══ Entries provided
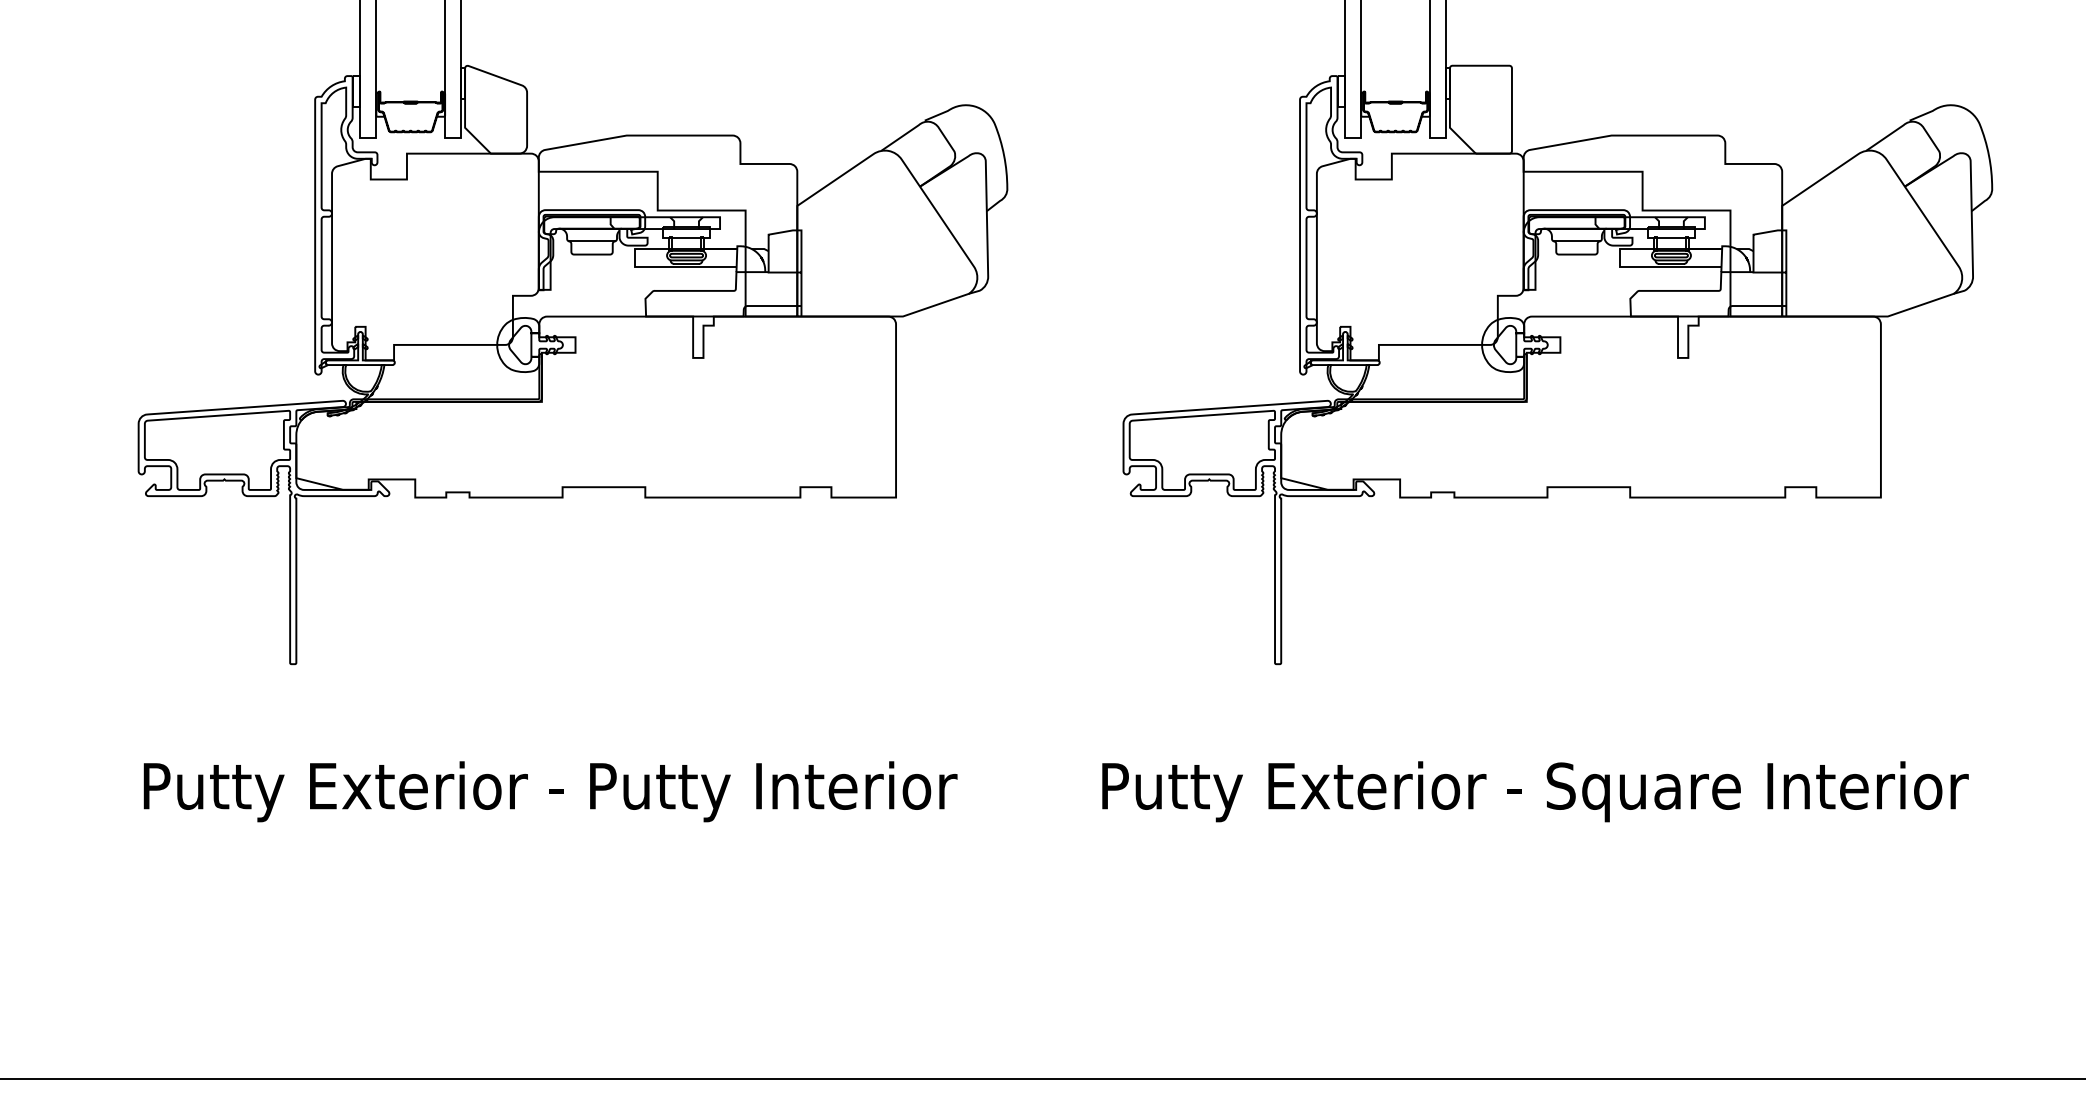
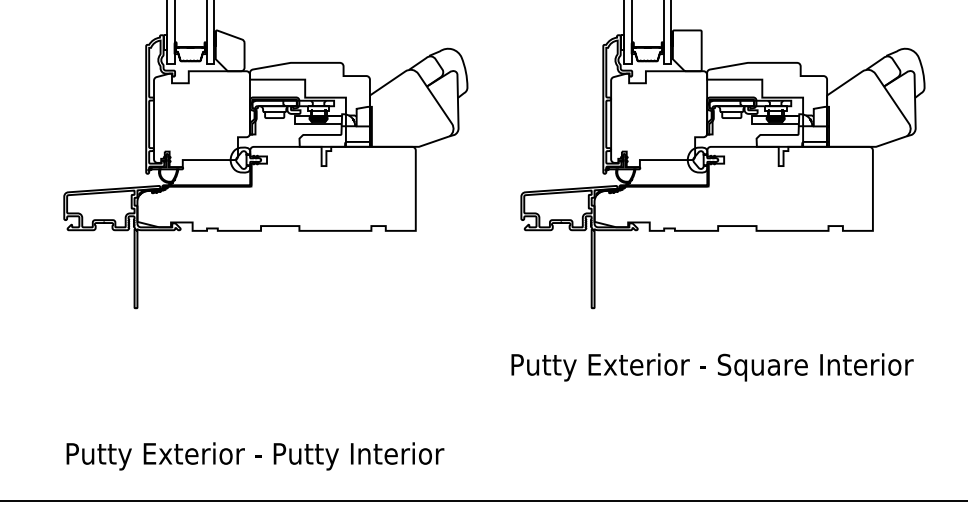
text: (550, 791) -> (255, 456), moved

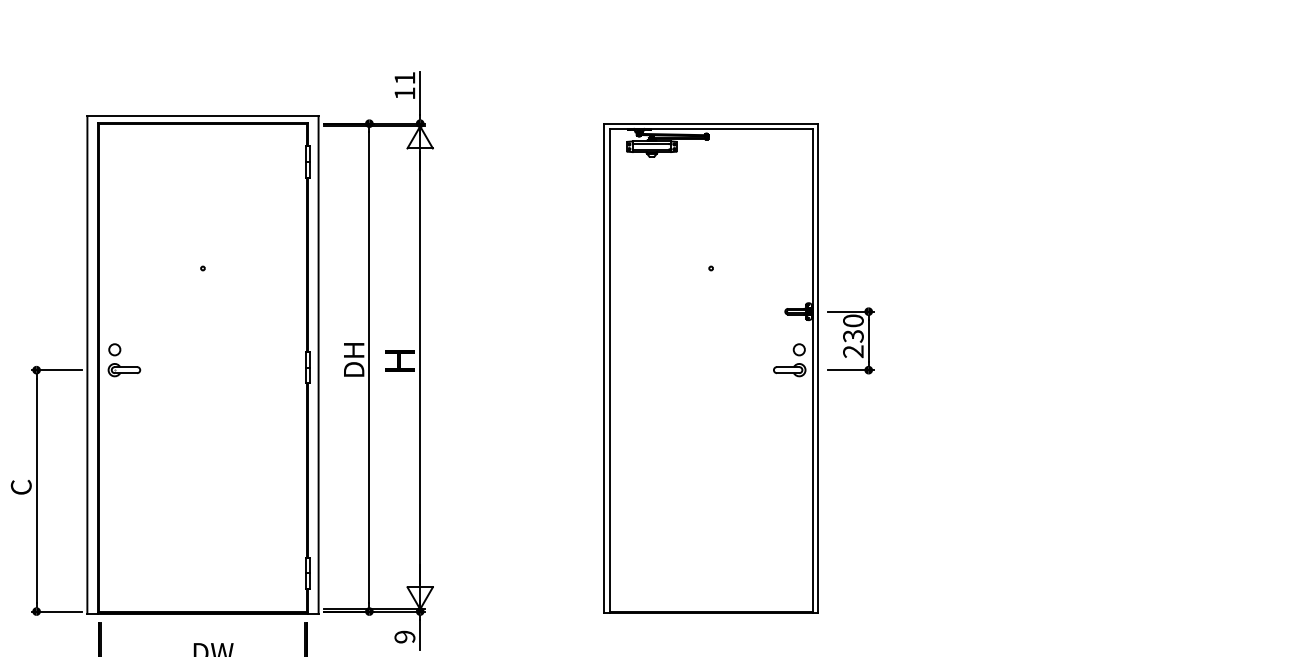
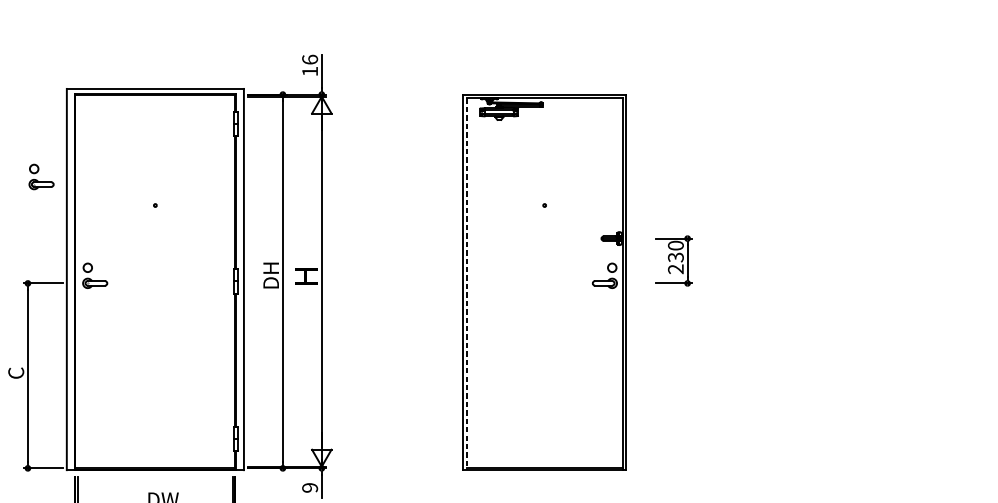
text: (404, 77) -> (309, 59), 11 -> 16
part: (54, 231) -> (41, 177), added
part: (850, 340) -> (673, 260), moved
line: (609, 371) -> (466, 284), solid -> dashed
════
### Work request
Return every entry above exactly. Pictures stay out.

### Task output
text: (550, 791) -> (255, 456), moved

text: (404, 77) -> (309, 59), 11 -> 16
part: (54, 231) -> (41, 177), added
part: (850, 340) -> (673, 260), moved
line: (609, 371) -> (466, 284), solid -> dashed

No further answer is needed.